In truth, democracy is nothing but a quixotic concept in the context of the near future of the Middle-East. Stability is needed before democracy can be introduced. William Hague’s insistence that stability comes from democratic institutions is correct, but not in a situation as complex as that particular region. By starting the democracy bandwagon too early, the Western powers have enabled the Egyptian public to recognise their true potency. They have learnt that laws can be broken, that the constitution can be changed, whenever they so desire. Stability is becoming an object shrinking in the distance.

Now, Egypt finds itself in a difficult place, as do America and the UK. To call the military junta it is now dealing with a consequence of a coup d’état would rescind approximately $1.6 billion of aid to Egypt and plunge it further into instability. Simultaneously, these administrations fear that Egypt is to return to its past of a political battleground between corrupt military leaders and staunch Islamists. Whilst its generals maintain they want nothing for themselves, their actions suggest otherwise: the Egyptian military already rejected a draft constitution, fundamentally because it suggested an elected civilian authority to control the armed forces. Effectively, Egypt has slipped out of the control of the Western powers; its fate rests, and power lies, in the hands of its military. The US and UK may look on and observe, but they missed their chance; whole-hearted intervention may well have been practiced a few years before but with the economic downturn and memories of past failures, both the UK and the US were reluctant to intervene in a region crying out for the establishment of a genuine capitalist system.

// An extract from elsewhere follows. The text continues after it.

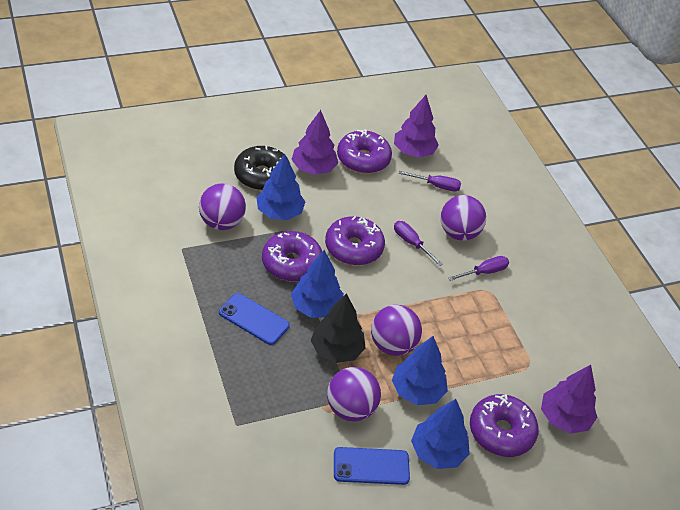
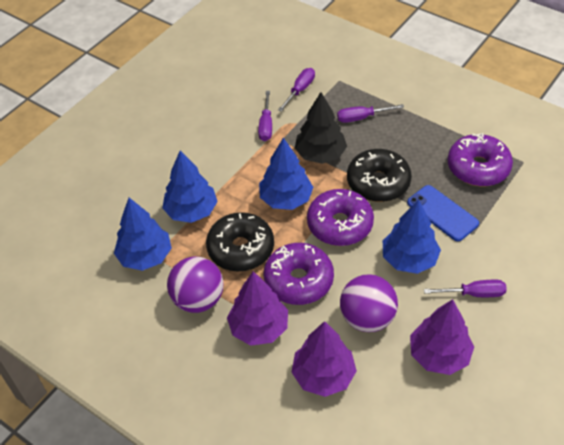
black donut: 1 -> 2
blue phone: 2 -> 1
purple ball: 4 -> 2
purple donut: 4 -> 3
purple screwdriver: 3 -> 4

As for the future of Egypt? It looks set for a battle between religious fundamentalists and secularists, with the military seemingly also attempting to pull strings. What’s to stop them usurping another legitimate President? It’s a dire situation that’s just screaming out impasse.

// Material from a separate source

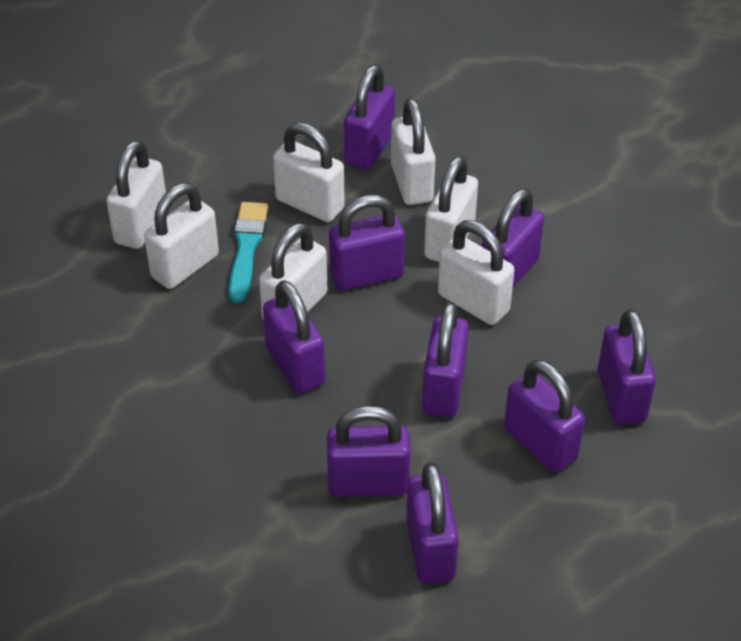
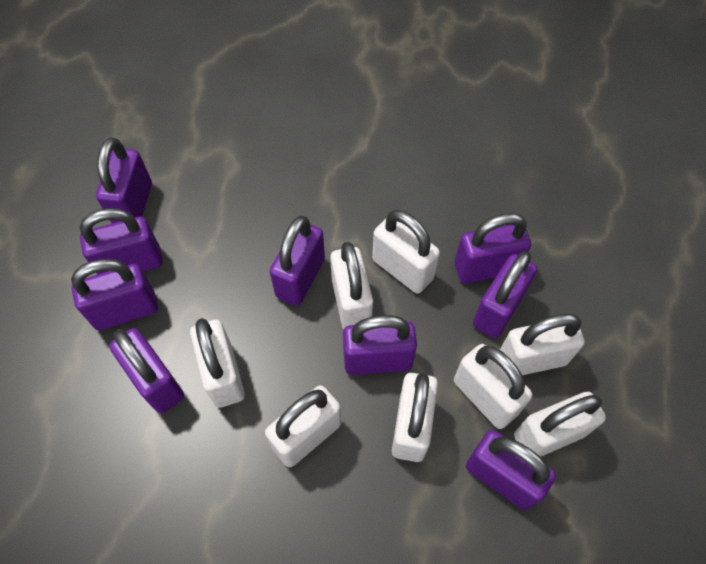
turquoise brush: 1 -> 0
white padlock: 7 -> 8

Photo Credit: Diariocritico de Venezuela

One thought on “The ‘Arab Spring’ Backfire”

  1. Dear Purav,

    To begin with I would have loved to read your original insights over the matter. You seemed to have imported way too much from Fraser Nelson’s piece!

    I don’t know what do you mean by Arab Spring “Backfire”? Your article paints a picture that people of Egypt have failed in their pursuit of freedom. Where as I believe the recent developments are not disturbances but rather positive signs exhibiting a wakeful population that is mindful of their needs. Mohammed Mursi was stubborn with his hardliner agenda, which didn’t cut much ice with a population that simply needs more jobs, schools, roads and hospitals. They don’t need a renewed preaching of islamic fundamentals all over again. Hence, the rather swift reaction of the population to dethrone an unproductive government is a positive activism reflecting a nation that is serious about changes in the social and economic landscape of the country.

    On the other hand as written by Fraser Nelson the Arab world certainly doesnt need a capitalist system of governance. Arabs are already fighting cronism in every walk of their life day in day out. Bracket together capitalism and the future of Arabs would be destroyed beyond any repairable condition. The highly insolvent and over-leveraged institutions financially, and greedy and unaccountable socially should not be marketed as the future model of governance for the Arabs. The hallmark attribute of Western institutions is to privatize gains and socialize losses. Developments like the Snowden affair clearly shows how phoney the democratic values of Western democracies are.

    Egypt is one of the oldest civilizations in the world and hence the population is equipped to decide their model of governance on their feet. It would be great if the West allow the Egyptian population to handle their affairs on their own.